NYTimes Review: 'The Junket'

The life of a freelance journalist is not a pretty one: As described by Mike Albo in his often amusing but slight solo show, “The Junket,” it’s filled with anxiety, insecurity and professional perils.

Mr. Albo, a freelancer who formerly wrote the “Critical Shopper” column for The New York Times, among other jobs, recounts in this “really insecure TED talk” how he once accepted an all-expenses-paid junket to Jamaica — and the consequences, once bloggers and a media website got on his case. (Mr. Alba tinkers with all the names in the story. The media website is named Jabber, and the newspaper in question is The Tomes.) The conflict-of-interest brouhaha eventually led to the loss of his high-profile gig at The Times.

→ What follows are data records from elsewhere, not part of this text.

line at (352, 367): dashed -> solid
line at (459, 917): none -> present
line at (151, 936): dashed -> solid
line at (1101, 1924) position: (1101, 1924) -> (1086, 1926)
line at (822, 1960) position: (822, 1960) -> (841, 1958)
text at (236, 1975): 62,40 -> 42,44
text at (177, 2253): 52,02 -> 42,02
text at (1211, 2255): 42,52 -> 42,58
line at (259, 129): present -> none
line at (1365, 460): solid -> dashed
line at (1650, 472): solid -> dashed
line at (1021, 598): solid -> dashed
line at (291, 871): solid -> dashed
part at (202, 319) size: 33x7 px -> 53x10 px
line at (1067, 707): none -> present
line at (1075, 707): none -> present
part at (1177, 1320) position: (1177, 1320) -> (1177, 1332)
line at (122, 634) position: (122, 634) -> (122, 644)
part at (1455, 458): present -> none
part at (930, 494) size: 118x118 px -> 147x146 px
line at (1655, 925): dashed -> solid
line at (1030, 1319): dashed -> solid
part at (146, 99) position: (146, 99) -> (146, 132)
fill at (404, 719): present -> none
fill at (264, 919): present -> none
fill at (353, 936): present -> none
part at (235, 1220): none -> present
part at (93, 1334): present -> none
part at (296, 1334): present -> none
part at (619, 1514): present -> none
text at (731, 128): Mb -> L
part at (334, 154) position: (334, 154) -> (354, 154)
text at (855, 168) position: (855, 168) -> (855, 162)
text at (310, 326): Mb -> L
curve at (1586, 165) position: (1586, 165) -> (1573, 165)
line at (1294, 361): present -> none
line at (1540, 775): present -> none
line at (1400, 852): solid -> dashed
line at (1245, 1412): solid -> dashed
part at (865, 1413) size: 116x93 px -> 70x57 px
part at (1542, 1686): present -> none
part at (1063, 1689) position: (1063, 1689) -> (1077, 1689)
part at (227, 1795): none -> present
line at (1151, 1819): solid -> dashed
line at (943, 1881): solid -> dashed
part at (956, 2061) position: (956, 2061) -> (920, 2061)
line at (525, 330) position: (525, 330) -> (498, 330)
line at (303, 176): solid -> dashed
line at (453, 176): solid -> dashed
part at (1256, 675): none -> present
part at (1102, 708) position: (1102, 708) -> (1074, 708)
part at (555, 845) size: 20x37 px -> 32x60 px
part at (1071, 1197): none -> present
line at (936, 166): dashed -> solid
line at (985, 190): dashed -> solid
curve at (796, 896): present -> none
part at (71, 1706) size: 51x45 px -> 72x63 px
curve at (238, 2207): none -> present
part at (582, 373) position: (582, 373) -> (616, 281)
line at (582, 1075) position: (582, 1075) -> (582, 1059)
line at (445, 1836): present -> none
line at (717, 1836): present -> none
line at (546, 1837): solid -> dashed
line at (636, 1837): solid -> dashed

His short show, presented at the Lynn Redgrave Theater by the Culture Project, is not so much bitter payback to those who reproached him — well, O.K., there’s some of that, and, in a way, who can blame him for feeling victimized by an ever-morphing, increasingly murky media landscape?

Mr. Albo tries to put the junket incident, the juicy insider details of the luxe life and the hardscrabble existence of freelancers into a larger context. He speaks with wit and insight about the blurry boundaries of old and new media, the growing alliances between advertising and editorial departments, our love-hate relationship with the rich and famous, and the shifting social dynamics between the superrich and regular folk.